The spasmodic, fitful movements of some who claim to be Christians is well represented by the work of strong but untrained horses. When one pulls forward, another pulls back; and at the voice of their master, one plunges ahead, and the other stands immovable. If men will not move in concert in the great and grand work for this time, there will be confusion. It is not a good sign when men refuse to unite with their brethren and prefer to act alone. Instead of isolating themselves, let them draw in harmony with their fellow laborers. Unless they do this, their activity will work at the wrong time and in the wrong way. They will often work counter to that which God would have done, and thus their labor is worse than wasted (Ibid. pp. 488-489).
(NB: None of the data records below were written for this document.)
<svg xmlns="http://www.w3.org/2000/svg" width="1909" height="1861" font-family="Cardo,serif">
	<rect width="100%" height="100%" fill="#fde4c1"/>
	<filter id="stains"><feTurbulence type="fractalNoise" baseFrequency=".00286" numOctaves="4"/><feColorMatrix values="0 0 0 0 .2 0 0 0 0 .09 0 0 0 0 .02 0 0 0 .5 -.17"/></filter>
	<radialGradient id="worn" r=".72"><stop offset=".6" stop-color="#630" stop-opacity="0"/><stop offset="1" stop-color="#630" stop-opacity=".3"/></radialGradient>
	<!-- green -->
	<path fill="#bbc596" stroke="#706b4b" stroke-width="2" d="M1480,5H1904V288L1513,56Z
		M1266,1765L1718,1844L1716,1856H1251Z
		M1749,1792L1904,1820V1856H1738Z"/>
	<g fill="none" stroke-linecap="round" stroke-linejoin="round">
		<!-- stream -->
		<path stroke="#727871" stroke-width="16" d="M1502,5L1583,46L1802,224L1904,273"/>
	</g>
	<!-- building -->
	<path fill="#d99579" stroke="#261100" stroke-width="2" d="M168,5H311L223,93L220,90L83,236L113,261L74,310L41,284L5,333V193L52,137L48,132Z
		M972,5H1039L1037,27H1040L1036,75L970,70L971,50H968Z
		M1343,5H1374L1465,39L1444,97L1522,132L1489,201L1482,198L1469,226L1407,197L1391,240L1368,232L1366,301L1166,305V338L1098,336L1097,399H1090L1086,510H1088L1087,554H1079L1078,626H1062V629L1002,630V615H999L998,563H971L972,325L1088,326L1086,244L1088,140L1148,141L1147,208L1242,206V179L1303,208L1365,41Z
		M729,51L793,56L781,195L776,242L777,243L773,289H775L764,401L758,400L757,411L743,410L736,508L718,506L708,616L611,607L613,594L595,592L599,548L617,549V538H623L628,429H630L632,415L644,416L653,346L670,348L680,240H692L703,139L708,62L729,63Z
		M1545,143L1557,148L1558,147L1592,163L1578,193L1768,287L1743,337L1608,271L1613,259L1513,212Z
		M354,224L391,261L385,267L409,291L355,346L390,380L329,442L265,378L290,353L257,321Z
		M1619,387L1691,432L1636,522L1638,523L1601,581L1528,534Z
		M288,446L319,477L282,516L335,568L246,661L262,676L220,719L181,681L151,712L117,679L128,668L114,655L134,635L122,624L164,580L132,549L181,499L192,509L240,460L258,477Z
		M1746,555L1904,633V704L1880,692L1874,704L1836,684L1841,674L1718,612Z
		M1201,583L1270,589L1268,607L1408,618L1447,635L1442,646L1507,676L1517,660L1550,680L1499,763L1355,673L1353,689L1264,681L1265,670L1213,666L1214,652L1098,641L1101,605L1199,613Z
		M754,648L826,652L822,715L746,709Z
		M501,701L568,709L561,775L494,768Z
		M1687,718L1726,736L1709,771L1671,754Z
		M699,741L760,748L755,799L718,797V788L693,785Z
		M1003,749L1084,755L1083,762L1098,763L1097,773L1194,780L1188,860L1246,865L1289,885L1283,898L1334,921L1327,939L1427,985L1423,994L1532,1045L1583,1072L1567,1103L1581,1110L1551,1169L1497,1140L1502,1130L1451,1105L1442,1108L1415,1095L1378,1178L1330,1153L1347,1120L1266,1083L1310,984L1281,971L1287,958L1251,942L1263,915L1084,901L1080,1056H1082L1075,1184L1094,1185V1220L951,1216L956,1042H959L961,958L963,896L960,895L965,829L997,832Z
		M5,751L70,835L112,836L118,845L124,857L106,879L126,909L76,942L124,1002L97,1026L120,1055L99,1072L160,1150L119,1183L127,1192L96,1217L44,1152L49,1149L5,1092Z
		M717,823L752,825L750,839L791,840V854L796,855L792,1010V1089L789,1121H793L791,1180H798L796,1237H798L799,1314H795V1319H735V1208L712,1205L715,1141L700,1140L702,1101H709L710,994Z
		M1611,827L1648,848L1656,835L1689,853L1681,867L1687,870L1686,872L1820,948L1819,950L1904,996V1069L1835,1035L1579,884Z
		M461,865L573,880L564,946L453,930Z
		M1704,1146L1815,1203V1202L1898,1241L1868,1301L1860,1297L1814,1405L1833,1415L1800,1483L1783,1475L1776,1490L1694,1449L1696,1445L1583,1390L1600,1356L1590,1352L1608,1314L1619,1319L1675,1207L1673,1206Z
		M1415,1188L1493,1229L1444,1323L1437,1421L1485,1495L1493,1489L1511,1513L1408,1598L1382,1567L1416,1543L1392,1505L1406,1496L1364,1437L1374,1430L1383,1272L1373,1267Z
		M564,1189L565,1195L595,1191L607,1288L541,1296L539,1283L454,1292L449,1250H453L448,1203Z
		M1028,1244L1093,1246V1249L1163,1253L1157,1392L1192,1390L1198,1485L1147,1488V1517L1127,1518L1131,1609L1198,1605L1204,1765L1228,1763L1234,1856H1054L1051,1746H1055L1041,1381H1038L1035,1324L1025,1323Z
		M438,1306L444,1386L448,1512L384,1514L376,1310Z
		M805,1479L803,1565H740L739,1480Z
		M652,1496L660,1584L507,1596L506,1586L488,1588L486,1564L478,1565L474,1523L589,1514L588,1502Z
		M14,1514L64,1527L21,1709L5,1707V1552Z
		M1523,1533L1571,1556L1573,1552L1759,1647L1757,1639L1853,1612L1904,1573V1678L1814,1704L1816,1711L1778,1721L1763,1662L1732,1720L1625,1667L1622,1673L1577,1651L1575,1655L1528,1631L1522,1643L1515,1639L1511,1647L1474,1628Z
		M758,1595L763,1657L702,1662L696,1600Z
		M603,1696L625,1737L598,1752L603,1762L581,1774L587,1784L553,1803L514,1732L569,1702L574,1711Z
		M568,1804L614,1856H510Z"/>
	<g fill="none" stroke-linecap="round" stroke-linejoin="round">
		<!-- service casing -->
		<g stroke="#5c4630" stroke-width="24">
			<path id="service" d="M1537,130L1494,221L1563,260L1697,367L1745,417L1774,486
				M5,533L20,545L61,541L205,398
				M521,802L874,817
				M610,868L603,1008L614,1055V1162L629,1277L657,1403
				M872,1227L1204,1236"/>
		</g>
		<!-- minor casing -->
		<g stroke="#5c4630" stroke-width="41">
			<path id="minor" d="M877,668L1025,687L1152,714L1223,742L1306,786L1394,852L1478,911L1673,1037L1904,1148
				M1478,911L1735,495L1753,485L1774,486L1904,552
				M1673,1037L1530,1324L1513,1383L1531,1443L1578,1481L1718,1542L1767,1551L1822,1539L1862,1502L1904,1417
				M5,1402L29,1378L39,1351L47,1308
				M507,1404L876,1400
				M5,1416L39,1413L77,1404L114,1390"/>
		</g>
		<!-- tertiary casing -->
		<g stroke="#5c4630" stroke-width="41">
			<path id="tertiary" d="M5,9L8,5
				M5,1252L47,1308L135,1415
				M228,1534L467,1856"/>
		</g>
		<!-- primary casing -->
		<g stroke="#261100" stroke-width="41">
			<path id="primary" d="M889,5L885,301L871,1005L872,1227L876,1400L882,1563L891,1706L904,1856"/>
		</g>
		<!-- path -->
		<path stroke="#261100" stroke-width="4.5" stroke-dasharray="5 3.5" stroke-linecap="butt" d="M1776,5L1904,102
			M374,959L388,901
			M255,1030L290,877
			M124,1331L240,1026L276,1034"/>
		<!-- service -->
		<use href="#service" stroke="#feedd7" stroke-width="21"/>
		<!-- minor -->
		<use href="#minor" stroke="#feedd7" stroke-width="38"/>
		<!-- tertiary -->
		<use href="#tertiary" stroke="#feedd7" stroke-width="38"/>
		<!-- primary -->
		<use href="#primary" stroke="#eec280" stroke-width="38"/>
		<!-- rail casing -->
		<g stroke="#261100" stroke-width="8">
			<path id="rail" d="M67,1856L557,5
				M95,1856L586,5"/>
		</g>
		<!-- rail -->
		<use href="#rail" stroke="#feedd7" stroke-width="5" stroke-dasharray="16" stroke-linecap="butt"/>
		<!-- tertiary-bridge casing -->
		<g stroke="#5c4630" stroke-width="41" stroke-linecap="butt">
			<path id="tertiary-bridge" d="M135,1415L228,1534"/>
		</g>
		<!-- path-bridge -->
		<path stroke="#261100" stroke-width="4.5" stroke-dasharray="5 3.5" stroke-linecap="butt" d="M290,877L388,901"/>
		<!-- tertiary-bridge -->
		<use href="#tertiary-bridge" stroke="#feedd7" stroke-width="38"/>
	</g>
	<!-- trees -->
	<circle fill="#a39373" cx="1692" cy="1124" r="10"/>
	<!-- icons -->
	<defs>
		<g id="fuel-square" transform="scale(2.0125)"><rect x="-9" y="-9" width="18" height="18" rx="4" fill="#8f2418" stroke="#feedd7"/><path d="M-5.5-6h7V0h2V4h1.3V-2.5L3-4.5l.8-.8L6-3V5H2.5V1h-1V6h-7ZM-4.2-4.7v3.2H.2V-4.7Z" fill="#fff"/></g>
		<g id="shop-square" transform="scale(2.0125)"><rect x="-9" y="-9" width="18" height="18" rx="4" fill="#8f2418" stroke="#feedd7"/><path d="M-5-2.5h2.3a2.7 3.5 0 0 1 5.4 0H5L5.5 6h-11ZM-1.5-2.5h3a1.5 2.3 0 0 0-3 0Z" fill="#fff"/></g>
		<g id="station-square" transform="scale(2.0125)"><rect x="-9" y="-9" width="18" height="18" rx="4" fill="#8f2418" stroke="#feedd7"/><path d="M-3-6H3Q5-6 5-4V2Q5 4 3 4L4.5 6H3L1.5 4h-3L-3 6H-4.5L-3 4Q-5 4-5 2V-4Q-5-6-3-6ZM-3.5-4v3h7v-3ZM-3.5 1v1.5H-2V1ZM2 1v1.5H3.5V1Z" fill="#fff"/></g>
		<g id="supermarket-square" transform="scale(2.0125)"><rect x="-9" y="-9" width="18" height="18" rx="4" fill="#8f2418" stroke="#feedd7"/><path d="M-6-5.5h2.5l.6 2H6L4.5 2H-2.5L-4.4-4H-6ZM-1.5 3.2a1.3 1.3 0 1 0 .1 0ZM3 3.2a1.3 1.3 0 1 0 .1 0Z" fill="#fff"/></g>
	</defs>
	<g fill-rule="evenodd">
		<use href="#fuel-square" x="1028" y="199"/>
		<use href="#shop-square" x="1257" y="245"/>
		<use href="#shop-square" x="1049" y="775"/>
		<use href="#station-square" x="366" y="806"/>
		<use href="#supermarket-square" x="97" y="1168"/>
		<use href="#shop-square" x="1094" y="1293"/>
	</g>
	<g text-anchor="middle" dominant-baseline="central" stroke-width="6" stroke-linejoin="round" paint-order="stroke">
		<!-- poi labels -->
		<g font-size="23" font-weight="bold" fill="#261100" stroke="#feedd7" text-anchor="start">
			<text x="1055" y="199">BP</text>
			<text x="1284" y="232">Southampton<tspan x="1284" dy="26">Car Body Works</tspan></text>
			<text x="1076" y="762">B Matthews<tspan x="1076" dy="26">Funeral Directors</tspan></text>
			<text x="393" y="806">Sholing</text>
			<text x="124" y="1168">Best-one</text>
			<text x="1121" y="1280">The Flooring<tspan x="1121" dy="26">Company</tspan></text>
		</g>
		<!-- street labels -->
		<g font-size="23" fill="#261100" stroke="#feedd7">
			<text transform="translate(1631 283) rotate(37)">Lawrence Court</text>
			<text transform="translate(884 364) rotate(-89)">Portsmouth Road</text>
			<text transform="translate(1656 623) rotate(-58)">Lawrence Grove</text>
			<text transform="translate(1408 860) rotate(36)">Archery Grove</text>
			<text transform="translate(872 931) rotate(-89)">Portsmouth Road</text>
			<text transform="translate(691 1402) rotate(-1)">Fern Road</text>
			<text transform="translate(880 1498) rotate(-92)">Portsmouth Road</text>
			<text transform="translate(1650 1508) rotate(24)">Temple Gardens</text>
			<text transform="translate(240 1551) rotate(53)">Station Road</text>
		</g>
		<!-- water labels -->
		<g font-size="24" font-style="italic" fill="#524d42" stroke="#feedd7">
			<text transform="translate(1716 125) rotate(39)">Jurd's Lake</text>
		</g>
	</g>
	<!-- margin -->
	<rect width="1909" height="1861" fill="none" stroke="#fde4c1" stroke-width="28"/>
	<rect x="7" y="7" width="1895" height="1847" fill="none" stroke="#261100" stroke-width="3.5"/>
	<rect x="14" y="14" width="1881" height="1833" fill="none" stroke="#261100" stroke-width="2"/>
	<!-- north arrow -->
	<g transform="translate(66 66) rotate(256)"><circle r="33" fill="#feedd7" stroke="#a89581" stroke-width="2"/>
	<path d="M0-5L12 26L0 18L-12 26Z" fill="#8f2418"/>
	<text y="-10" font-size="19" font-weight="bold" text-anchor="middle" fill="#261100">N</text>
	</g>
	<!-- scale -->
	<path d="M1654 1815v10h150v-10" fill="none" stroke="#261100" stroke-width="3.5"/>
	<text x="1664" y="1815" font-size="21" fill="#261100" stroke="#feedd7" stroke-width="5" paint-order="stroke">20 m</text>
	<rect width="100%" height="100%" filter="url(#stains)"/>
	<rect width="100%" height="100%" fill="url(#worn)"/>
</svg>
There have of late arisen among us men who profess to be the servants of Christ, but whose work is opposed to that unity which our Lord established in the church. They have original plans and methods of labor. They desire to introduce changes into the church to suit their ideas of progress and imagine that grand results are thus to be secured. These men need to be learners rather than teachers in the school of Christ. They are ever restless, aspiring to accomplish some great work, to do something that will bring honor to themselves. They need to learn that most profitable of all lessons, humility and faith in Jesus.... Divisions in the church dishonor the religion of Christ before the world, and give occasion to the enemies of truth to justify their course. Paul's instructions were not written alone for the church in his day. God designed that they should be sent down to us" (Testimonies, Vol. 5 pp. 238-239).
Ellen G. White was one of the founders of the Seventh-day Adventist Church. She wrote more than 100,000 pages by the time she died in 1915. Her work continues as a prophetic voice within the Adventist church.